The venue for the Congress will be Stockholm International Fairs and Congress Centre (Stockholmsmässan), only 10 minutes by public transport from the city centre where we will hold our opening ceremony in the Victoria Hall serenaded by Super Trouper, an ABBA tribute band on Saturday 8th September. We may be too busy to see many of the sights but the Congress will bring us to some of the city’s iconic buildings. Those of you who are fortunate to have tickets for the Scientific Smørgasbord Dinner addressed by Professor Richard Frackowiak, Lausanne, Switzerland on “Computers meet images – brain function, structure and the patient” will do so in another iconic building, the National Museum on Sunday 9th September. We are fortunate to have been invited by the City of Stockholm to hold a networking reception in the City Hall on Monday 10th September. This will include a tour of the Nobel Hall, the site of four of the annual Nobel Prize ceremonies for physiology or medicine, physics, chemistry, and literature. The prize for peace is given in Oslo. The prizes have been awarded almost every year since 1901, funded by a legacy from Alfred Nobel, a brilliant scientist, polymath and businessman who made his fortune by inventing dynamite and exploiting its commercial potential. The history tour on Tuesday 11th September will take place in the Nobel Museum in the former Stock Exchange Building.

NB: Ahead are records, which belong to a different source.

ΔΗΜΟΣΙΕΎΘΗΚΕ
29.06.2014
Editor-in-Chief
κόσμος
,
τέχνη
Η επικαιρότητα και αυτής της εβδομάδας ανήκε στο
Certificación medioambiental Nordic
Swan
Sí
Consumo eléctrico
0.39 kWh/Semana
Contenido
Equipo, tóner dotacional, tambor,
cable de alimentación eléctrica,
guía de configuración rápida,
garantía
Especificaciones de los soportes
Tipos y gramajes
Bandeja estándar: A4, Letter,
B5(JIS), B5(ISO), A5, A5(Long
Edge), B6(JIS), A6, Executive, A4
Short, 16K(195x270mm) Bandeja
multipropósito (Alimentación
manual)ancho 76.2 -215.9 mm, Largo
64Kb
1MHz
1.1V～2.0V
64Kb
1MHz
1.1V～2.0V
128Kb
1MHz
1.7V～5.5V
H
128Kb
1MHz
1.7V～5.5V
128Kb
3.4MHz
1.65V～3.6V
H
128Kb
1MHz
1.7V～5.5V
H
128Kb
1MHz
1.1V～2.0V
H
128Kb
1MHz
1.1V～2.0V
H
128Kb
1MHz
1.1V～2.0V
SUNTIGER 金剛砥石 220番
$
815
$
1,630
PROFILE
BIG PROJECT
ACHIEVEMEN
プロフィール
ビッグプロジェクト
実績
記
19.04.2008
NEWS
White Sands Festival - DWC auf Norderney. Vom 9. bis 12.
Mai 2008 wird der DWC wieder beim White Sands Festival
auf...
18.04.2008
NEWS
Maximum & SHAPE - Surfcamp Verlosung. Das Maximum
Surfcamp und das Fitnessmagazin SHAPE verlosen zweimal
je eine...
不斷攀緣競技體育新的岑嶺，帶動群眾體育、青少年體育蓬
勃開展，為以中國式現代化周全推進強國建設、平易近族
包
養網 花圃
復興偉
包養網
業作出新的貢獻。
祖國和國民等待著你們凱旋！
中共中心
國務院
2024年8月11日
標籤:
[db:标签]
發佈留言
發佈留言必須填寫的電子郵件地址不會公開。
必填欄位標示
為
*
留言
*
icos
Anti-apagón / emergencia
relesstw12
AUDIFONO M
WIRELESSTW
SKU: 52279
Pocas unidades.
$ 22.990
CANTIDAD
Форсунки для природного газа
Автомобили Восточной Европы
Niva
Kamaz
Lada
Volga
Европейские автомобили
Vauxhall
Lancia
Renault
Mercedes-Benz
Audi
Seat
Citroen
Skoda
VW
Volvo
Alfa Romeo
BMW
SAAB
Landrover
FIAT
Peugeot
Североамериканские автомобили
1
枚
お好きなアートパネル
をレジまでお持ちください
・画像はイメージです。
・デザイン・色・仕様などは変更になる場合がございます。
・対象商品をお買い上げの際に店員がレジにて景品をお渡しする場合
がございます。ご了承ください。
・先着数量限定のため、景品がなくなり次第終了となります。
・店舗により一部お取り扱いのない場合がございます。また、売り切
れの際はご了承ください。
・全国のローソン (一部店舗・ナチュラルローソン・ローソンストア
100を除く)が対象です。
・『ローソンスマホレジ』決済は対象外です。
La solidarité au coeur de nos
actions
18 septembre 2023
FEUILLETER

The plenary EFNS Clinical Lecture is one of the major events of the Congress and will be given by Professor Marie-Germaine Bousser, Paris, France on Tuesday 11th September at the congress centre, Hall A8. She will be discussing CADASIL (Cerebral Autosomal Dominant Arteriopathy with Sub-cortical Infarcts and Leukoencephalopathy), due to mutation of the notch3 gene causing migraine and stroke and the lessons it teaches.
We have an exciting programme of teaching courses, main topics, oral presentations, poster sessions and symposia. The Congress provides a venue for meetings of all our scientist panels and task forces and above all for you to meet old friends, make new ones and learn the meaning of Skål.